We were going to have a lion dance on the street today but we got scared off by the rain... that ending up stopping. I headed into Chinatown just in case our cancelled performance became uncancelled. But it is much easier to cancel something than to uncancel it.
When I got to the CCBA it turned out that my old Duclimer teacher and his students were having a recital. Jonah was already asleep. And Noah was surprisingly enthralled. He didn't even want to leave so I could check on the status of our performance.

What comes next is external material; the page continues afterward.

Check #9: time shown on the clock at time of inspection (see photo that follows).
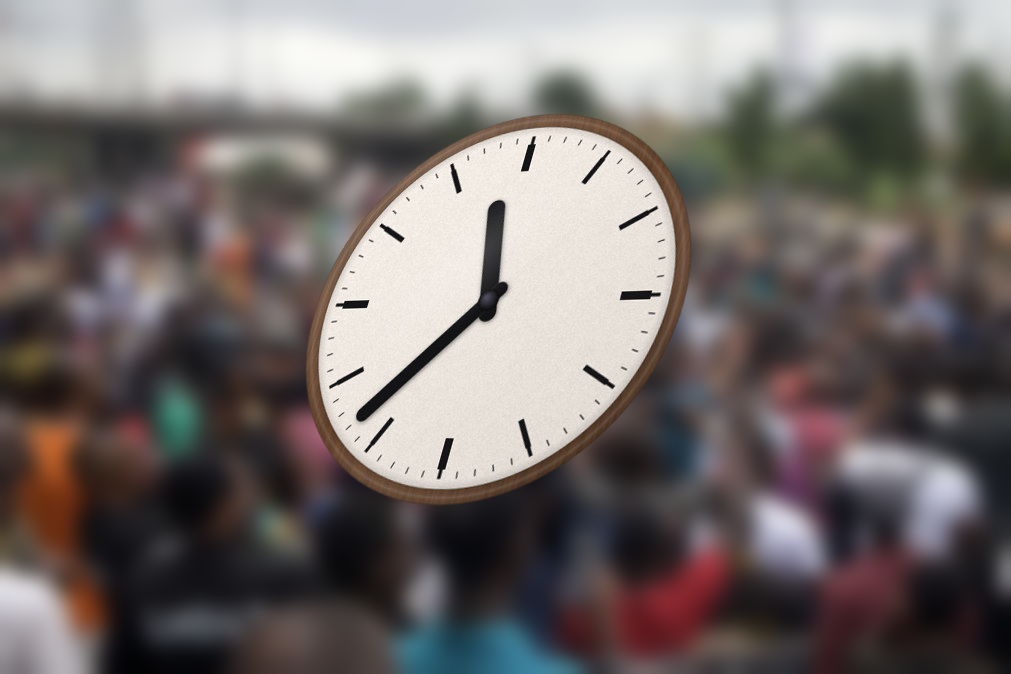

I have to say these new students were really good. One in particular, who happens to be the daughter of a Professor who I traveled to Japan with as part of a study course in college was very good. When she was a little girl she already had a lot of the technical skills, and those skills have improved to the point that her the conveyance of emotion through her music has begun to flourish as well. I don't know the name of the song she played, because the flowing quick up and down waves of sound... know not just up and down, but also the more multi-dimensional back and forth flow of a current was able to be conveyed by her playing, The point was not just that the notes were hit fast and correct, but that it was smoothed out so as to appear as one soft living body of water instead of simply a series of notes. The dulcimer students of my generation were not yet at the level where they could play a piece that could weave the notes together like a fabric in the wind like that. Some of us had more emotion that could show through a simpler piece, but that development comes a little with life experience, and this girl is still young. Still a girl, not a young woman. So the emotion that she is already able to convey is amazing. The piece is famous. I have heard it on CDs and also in Wuxia movies, usually in beautiful gardens with some sort of courtship between well dressed Kung Fu powered semi-immortals flying about and perhaps even playing the piece... but usually on the Guzheng. Indeed there was so much hitting the few dulcimer strings that can be bent with the finger on the other side to vibrate the note that the dulcimer sounded a little like a Guzheng. All in all, it was a nice recital.